►

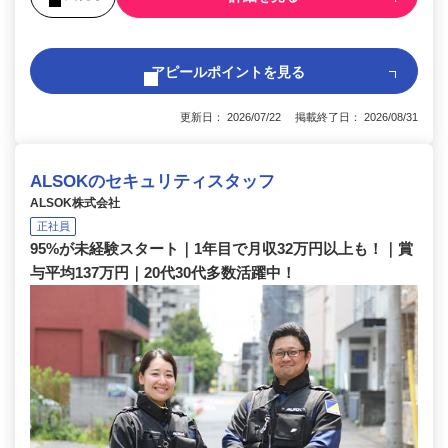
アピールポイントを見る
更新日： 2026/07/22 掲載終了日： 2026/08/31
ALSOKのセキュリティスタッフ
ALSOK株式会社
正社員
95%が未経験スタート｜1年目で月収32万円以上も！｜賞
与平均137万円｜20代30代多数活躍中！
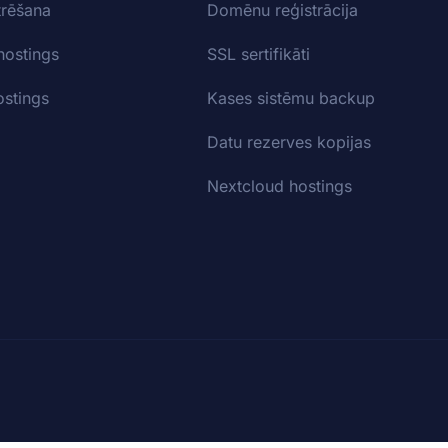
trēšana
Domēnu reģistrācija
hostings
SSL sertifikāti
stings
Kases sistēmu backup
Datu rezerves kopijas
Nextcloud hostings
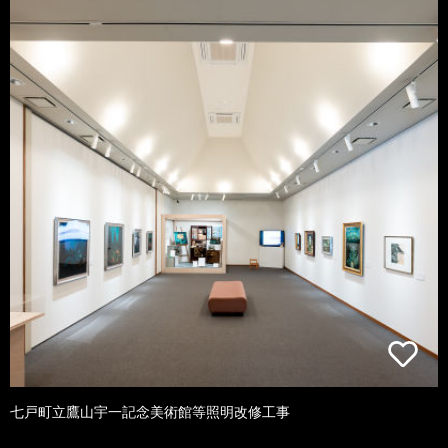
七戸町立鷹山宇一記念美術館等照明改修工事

◄

Aim of the exercise:
Skip the pictures. Restate everything else in the records word for word.

Solved problem:
アピールポイントを見る
更新日： 2026/07/22 掲載終了日： 2026/08/31
ALSOKのセキュリティスタッフ
ALSOK株式会社
正社員
95%が未経験スタート｜1年目で月収32万円以上も！｜賞
与平均137万円｜20代30代多数活躍中！
trēšana
Domēnu reģistrācija
hostings
SSL sertifikāti
stings
Kases sistēmu backup
Datu rezerves kopijas
Nextcloud hostings
七戸町立鷹山宇一記念美術館等照明改修工事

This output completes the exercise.